About a decade ago, I was fortunate to have a pair of oncology nurses who helped me rise in my career. They were not my coworkers, but they mentored and supported me when I first made a career change to oncology after being an ICU nurse. I had been interested in oncology since nursing school, and at the time, my dad’s recent cancer diagnosis also got me thinking I should learn more.
As a daughter and a nurse, I wanted to hear what patients were experiencing in their lives outside of the clinic or hospital. I wanted to know how we could do a better job of helping people going through cancer, and all that goes with it — the everyday life experiences of patients that nurses and doctors don’t see in the clinical setting. Before I left critical care, I began attending support group meetings in the hospital basement for cancer survivors and their caregivers in the community.
The group was led by three women, two of whom were oncology nurses working outside the hospital setting. Bonnie and Lisa were warm, caring, and open. Their honest and knowledgeable approach helped people find answers and solutions. They did the extra footwork that went beyond what patients got from their medical treatment team.
They brought in local speakers who talked about different topics of interest to the group, connecting the patients and caregivers to resources and people in the community. They kept everyone focused and on track, moving along through topics so that the session didn’t deteriorate into a venting or chit chat session. They were willing to stay late and talk with patients who had specific issues they wanted to discuss privately.

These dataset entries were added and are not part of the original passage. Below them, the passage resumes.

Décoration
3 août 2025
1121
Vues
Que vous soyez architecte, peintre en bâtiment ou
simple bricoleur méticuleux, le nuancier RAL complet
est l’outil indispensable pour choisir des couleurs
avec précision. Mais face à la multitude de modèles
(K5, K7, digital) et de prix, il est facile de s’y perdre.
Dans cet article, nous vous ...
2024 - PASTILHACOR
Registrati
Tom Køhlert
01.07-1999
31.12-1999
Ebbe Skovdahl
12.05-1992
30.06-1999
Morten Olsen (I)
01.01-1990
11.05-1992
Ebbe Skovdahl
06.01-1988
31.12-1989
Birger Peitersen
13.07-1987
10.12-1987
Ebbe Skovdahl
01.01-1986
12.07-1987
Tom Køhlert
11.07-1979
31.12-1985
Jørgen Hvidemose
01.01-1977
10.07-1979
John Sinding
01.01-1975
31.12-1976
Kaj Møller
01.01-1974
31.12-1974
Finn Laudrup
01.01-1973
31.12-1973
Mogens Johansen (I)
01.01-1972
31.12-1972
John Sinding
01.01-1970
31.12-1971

They also helped make connections between people (who agreed to do so) who might be able to help each other, which was a way of delegating their own work. They always followed up by making sure people got their questions answered, pursued the resources, or made the connections. Their resourcefulness was probably their greatest gift to the group.

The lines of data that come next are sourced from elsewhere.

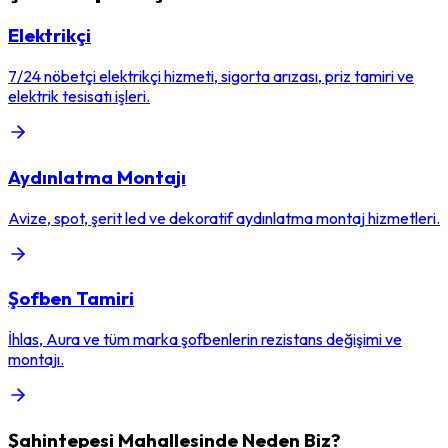
Elektrikçi
7/24 nöbetçi elektrikçi hizmeti, sigorta arızası, priz tamiri ve
elektrik tesisatı işleri.
Aydınlatma Montajı
Avize, spot, şerit led ve dekoratif aydınlatma montaj hizmetleri.
Şofben Tamiri
İhlas, Aura ve tüm marka şofbenlerin rezistans değişimi ve
montajı.
Şahintepesi
Mahallesinde Neden Biz?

After attending for a while and making the switch from ICU to oncology, they invited me to speak as part of a panel, and then by myself. I spoke many times to the group after that, on various topics, mostly around physical activity and wellness. Even after I left the hospital to start my own business around survivorship needs, they invited me back and started promoting my community classes and projects.
In the clinical setting, nurses on the unit would generally call a social worker or case manager or counselor to come talk with the patient. Bonnie and Lisa showed me how you could help people outside of the clinical setting, and how to engage people in improving their quality of life by making social connections and finding ways to access resources they didn’t learn about during their medical treatment. Their work served an important need and filled a necessary gap in complete cancer care.

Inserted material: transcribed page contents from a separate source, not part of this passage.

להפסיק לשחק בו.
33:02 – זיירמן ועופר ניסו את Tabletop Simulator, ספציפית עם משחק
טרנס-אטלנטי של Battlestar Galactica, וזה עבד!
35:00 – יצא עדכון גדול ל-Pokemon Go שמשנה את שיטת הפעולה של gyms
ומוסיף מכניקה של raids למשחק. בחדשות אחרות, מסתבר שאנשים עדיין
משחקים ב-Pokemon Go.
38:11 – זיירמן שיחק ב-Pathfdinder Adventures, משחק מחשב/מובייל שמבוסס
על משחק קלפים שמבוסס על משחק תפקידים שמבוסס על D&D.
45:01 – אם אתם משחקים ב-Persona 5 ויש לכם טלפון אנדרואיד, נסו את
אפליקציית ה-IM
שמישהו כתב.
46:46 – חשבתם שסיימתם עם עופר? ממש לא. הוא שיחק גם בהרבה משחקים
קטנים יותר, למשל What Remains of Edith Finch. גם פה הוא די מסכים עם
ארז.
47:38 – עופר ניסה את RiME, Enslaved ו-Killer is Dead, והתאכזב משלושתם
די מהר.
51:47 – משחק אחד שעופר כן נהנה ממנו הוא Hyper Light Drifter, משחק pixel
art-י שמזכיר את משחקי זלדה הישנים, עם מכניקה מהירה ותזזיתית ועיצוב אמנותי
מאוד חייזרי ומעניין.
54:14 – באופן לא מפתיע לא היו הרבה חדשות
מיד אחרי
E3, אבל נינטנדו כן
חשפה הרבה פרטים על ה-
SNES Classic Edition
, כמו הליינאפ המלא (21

If you’re seeking a mentor, or wanting to mentor another nurse, here are some important parts of the mentoring relationship, for both parties:
No one learns everything they need to know about nursing in school or on the job alone. The aim of nursing is to be able to improve the patient or client’s overall quality of life and well-being whenever possible. Nurses depend on each other to pass on wisdom, which benefits nurses and patients alike, and solidifies the positive aspects of our profession to accomplish that aim.